◆ **SET PROBLEM**:
Reproduce every one of the rows below line for line, with no changes to any wording, spelling or punctuation.

◆ **STORED ROWS**:
========================

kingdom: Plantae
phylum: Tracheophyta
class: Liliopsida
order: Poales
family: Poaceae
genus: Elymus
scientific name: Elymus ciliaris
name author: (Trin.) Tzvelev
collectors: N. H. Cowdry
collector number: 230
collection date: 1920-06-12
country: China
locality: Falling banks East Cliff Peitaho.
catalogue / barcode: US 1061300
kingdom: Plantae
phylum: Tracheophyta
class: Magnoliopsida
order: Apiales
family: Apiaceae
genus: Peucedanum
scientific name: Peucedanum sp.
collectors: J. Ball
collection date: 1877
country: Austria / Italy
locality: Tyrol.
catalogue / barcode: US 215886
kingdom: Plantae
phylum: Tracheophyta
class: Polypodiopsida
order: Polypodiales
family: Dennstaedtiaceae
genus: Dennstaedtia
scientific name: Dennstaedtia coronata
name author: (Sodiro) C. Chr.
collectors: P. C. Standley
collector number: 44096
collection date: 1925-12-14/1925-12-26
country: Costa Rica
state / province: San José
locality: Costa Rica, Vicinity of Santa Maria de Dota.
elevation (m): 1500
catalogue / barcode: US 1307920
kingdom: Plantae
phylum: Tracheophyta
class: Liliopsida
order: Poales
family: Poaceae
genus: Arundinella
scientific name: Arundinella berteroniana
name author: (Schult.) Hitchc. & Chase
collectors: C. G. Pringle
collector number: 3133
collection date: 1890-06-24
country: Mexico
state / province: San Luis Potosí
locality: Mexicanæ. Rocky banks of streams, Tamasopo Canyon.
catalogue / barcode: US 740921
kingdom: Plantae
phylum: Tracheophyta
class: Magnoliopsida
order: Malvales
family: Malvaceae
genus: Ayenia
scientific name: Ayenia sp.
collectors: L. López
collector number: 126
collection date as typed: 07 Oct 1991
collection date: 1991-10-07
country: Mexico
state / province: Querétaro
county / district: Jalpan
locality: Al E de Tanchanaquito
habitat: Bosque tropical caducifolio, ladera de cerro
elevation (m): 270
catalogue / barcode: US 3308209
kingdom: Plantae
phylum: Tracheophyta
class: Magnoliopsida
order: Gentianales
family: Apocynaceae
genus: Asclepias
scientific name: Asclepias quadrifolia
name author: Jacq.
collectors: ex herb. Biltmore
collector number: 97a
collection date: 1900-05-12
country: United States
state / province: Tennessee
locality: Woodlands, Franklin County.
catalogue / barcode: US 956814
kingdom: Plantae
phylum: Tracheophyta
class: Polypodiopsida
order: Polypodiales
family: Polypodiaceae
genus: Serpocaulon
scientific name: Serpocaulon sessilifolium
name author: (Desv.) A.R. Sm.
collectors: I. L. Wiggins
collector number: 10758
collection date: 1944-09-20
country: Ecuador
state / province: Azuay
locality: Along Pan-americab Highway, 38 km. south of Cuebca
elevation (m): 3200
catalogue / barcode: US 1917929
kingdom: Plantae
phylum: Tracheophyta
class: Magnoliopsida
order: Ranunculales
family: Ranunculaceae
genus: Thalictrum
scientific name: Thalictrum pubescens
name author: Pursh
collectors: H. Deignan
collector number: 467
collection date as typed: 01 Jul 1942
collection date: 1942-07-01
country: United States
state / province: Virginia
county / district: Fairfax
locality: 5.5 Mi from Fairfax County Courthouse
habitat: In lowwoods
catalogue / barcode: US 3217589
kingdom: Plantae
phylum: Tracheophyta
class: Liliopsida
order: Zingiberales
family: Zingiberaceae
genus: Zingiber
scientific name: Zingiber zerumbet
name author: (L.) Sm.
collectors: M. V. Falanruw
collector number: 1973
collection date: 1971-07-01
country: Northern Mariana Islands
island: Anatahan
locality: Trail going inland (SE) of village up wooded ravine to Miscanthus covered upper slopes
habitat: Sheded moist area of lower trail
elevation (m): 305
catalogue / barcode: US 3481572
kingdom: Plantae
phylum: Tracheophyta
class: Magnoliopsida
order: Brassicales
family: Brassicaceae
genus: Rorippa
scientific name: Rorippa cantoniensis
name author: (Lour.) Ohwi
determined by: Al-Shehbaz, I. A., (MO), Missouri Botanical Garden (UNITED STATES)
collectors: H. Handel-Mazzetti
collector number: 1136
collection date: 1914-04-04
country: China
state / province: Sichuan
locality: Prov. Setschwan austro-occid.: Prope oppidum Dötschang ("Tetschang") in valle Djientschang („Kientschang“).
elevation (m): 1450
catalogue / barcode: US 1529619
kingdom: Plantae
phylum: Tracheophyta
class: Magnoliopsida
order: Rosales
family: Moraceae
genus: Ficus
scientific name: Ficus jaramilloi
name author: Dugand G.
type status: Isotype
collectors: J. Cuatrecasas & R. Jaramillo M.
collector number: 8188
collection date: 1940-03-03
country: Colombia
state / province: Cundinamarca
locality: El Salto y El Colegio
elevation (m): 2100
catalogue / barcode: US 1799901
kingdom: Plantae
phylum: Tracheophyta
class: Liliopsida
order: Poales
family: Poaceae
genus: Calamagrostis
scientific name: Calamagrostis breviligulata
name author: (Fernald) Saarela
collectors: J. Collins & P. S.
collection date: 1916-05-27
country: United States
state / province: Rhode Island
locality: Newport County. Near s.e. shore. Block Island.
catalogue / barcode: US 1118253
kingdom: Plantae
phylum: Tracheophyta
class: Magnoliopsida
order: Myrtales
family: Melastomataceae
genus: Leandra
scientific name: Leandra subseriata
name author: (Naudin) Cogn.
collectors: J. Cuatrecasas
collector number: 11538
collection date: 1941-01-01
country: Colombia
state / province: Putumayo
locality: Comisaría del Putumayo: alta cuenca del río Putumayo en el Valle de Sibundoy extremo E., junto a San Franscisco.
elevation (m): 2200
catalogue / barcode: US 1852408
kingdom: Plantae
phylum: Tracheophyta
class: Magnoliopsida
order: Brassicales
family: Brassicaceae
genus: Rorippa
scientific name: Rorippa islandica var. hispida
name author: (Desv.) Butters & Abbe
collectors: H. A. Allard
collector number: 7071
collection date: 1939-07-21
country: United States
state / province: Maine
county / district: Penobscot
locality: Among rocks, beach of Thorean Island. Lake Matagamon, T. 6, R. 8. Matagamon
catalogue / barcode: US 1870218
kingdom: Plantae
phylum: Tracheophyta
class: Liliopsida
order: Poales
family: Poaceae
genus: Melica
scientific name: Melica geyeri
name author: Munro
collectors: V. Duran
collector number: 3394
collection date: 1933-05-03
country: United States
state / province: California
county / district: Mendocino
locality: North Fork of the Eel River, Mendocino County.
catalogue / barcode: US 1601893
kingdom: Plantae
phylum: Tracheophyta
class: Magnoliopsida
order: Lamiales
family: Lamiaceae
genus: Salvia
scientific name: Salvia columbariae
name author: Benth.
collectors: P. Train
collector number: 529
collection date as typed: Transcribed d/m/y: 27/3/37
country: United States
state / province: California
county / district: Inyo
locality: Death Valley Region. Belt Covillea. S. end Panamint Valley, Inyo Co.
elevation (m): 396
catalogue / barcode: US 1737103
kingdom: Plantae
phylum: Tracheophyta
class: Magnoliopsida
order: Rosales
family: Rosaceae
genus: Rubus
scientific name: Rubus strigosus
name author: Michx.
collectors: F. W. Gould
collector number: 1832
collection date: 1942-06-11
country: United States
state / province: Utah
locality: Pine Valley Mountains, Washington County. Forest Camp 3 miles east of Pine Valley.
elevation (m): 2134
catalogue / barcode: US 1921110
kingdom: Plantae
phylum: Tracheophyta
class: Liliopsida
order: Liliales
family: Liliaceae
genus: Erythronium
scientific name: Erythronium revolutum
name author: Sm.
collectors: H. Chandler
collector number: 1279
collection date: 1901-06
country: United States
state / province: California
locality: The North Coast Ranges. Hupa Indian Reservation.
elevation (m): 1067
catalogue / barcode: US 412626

========================

◆ **SOLUTION TO THE PROBLEM**:
kingdom: Plantae
phylum: Tracheophyta
class: Liliopsida
order: Poales
family: Poaceae
genus: Elymus
scientific name: Elymus ciliaris
name author: (Trin.) Tzvelev
collectors: N. H. Cowdry
collector number: 230
collection date: 1920-06-12
country: China
locality: Falling banks East Cliff Peitaho.
catalogue / barcode: US 1061300
kingdom: Plantae
phylum: Tracheophyta
class: Magnoliopsida
order: Apiales
family: Apiaceae
genus: Peucedanum
scientific name: Peucedanum sp.
collectors: J. Ball
collection date: 1877
country: Austria / Italy
locality: Tyrol.
catalogue / barcode: US 215886
kingdom: Plantae
phylum: Tracheophyta
class: Polypodiopsida
order: Polypodiales
family: Dennstaedtiaceae
genus: Dennstaedtia
scientific name: Dennstaedtia coronata
name author: (Sodiro) C. Chr.
collectors: P. C. Standley
collector number: 44096
collection date: 1925-12-14/1925-12-26
country: Costa Rica
state / province: San José
locality: Costa Rica, Vicinity of Santa Maria de Dota.
elevation (m): 1500
catalogue / barcode: US 1307920
kingdom: Plantae
phylum: Tracheophyta
class: Liliopsida
order: Poales
family: Poaceae
genus: Arundinella
scientific name: Arundinella berteroniana
name author: (Schult.) Hitchc. & Chase
collectors: C. G. Pringle
collector number: 3133
collection date: 1890-06-24
country: Mexico
state / province: San Luis Potosí
locality: Mexicanæ. Rocky banks of streams, Tamasopo Canyon.
catalogue / barcode: US 740921
kingdom: Plantae
phylum: Tracheophyta
class: Magnoliopsida
order: Malvales
family: Malvaceae
genus: Ayenia
scientific name: Ayenia sp.
collectors: L. López
collector number: 126
collection date as typed: 07 Oct 1991
collection date: 1991-10-07
country: Mexico
state / province: Querétaro
county / district: Jalpan
locality: Al E de Tanchanaquito
habitat: Bosque tropical caducifolio, ladera de cerro
elevation (m): 270
catalogue / barcode: US 3308209
kingdom: Plantae
phylum: Tracheophyta
class: Magnoliopsida
order: Gentianales
family: Apocynaceae
genus: Asclepias
scientific name: Asclepias quadrifolia
name author: Jacq.
collectors: ex herb. Biltmore
collector number: 97a
collection date: 1900-05-12
country: United States
state / province: Tennessee
locality: Woodlands, Franklin County.
catalogue / barcode: US 956814
kingdom: Plantae
phylum: Tracheophyta
class: Polypodiopsida
order: Polypodiales
family: Polypodiaceae
genus: Serpocaulon
scientific name: Serpocaulon sessilifolium
name author: (Desv.) A.R. Sm.
collectors: I. L. Wiggins
collector number: 10758
collection date: 1944-09-20
country: Ecuador
state / province: Azuay
locality: Along Pan-americab Highway, 38 km. south of Cuebca
elevation (m): 3200
catalogue / barcode: US 1917929
kingdom: Plantae
phylum: Tracheophyta
class: Magnoliopsida
order: Ranunculales
family: Ranunculaceae
genus: Thalictrum
scientific name: Thalictrum pubescens
name author: Pursh
collectors: H. Deignan
collector number: 467
collection date as typed: 01 Jul 1942
collection date: 1942-07-01
country: United States
state / province: Virginia
county / district: Fairfax
locality: 5.5 Mi from Fairfax County Courthouse
habitat: In lowwoods
catalogue / barcode: US 3217589
kingdom: Plantae
phylum: Tracheophyta
class: Liliopsida
order: Zingiberales
family: Zingiberaceae
genus: Zingiber
scientific name: Zingiber zerumbet
name author: (L.) Sm.
collectors: M. V. Falanruw
collector number: 1973
collection date: 1971-07-01
country: Northern Mariana Islands
island: Anatahan
locality: Trail going inland (SE) of village up wooded ravine to Miscanthus covered upper slopes
habitat: Sheded moist area of lower trail
elevation (m): 305
catalogue / barcode: US 3481572
kingdom: Plantae
phylum: Tracheophyta
class: Magnoliopsida
order: Brassicales
family: Brassicaceae
genus: Rorippa
scientific name: Rorippa cantoniensis
name author: (Lour.) Ohwi
determined by: Al-Shehbaz, I. A., (MO), Missouri Botanical Garden (UNITED STATES)
collectors: H. Handel-Mazzetti
collector number: 1136
collection date: 1914-04-04
country: China
state / province: Sichuan
locality: Prov. Setschwan austro-occid.: Prope oppidum Dötschang ("Tetschang") in valle Djientschang („Kientschang“).
elevation (m): 1450
catalogue / barcode: US 1529619
kingdom: Plantae
phylum: Tracheophyta
class: Magnoliopsida
order: Rosales
family: Moraceae
genus: Ficus
scientific name: Ficus jaramilloi
name author: Dugand G.
type status: Isotype
collectors: J. Cuatrecasas & R. Jaramillo M.
collector number: 8188
collection date: 1940-03-03
country: Colombia
state / province: Cundinamarca
locality: El Salto y El Colegio
elevation (m): 2100
catalogue / barcode: US 1799901
kingdom: Plantae
phylum: Tracheophyta
class: Liliopsida
order: Poales
family: Poaceae
genus: Calamagrostis
scientific name: Calamagrostis breviligulata
name author: (Fernald) Saarela
collectors: J. Collins & P. S.
collection date: 1916-05-27
country: United States
state / province: Rhode Island
locality: Newport County. Near s.e. shore. Block Island.
catalogue / barcode: US 1118253
kingdom: Plantae
phylum: Tracheophyta
class: Magnoliopsida
order: Myrtales
family: Melastomataceae
genus: Leandra
scientific name: Leandra subseriata
name author: (Naudin) Cogn.
collectors: J. Cuatrecasas
collector number: 11538
collection date: 1941-01-01
country: Colombia
state / province: Putumayo
locality: Comisaría del Putumayo: alta cuenca del río Putumayo en el Valle de Sibundoy extremo E., junto a San Franscisco.
elevation (m): 2200
catalogue / barcode: US 1852408
kingdom: Plantae
phylum: Tracheophyta
class: Magnoliopsida
order: Brassicales
family: Brassicaceae
genus: Rorippa
scientific name: Rorippa islandica var. hispida
name author: (Desv.) Butters & Abbe
collectors: H. A. Allard
collector number: 7071
collection date: 1939-07-21
country: United States
state / province: Maine
county / district: Penobscot
locality: Among rocks, beach of Thorean Island. Lake Matagamon, T. 6, R. 8. Matagamon
catalogue / barcode: US 1870218
kingdom: Plantae
phylum: Tracheophyta
class: Liliopsida
order: Poales
family: Poaceae
genus: Melica
scientific name: Melica geyeri
name author: Munro
collectors: V. Duran
collector number: 3394
collection date: 1933-05-03
country: United States
state / province: California
county / district: Mendocino
locality: North Fork of the Eel River, Mendocino County.
catalogue / barcode: US 1601893
kingdom: Plantae
phylum: Tracheophyta
class: Magnoliopsida
order: Lamiales
family: Lamiaceae
genus: Salvia
scientific name: Salvia columbariae
name author: Benth.
collectors: P. Train
collector number: 529
collection date as typed: Transcribed d/m/y: 27/3/37
country: United States
state / province: California
county / district: Inyo
locality: Death Valley Region. Belt Covillea. S. end Panamint Valley, Inyo Co.
elevation (m): 396
catalogue / barcode: US 1737103
kingdom: Plantae
phylum: Tracheophyta
class: Magnoliopsida
order: Rosales
family: Rosaceae
genus: Rubus
scientific name: Rubus strigosus
name author: Michx.
collectors: F. W. Gould
collector number: 1832
collection date: 1942-06-11
country: United States
state / province: Utah
locality: Pine Valley Mountains, Washington County. Forest Camp 3 miles east of Pine Valley.
elevation (m): 2134
catalogue / barcode: US 1921110
kingdom: Plantae
phylum: Tracheophyta
class: Liliopsida
order: Liliales
family: Liliaceae
genus: Erythronium
scientific name: Erythronium revolutum
name author: Sm.
collectors: H. Chandler
collector number: 1279
collection date: 1901-06
country: United States
state / province: California
locality: The North Coast Ranges. Hupa Indian Reservation.
elevation (m): 1067
catalogue / barcode: US 412626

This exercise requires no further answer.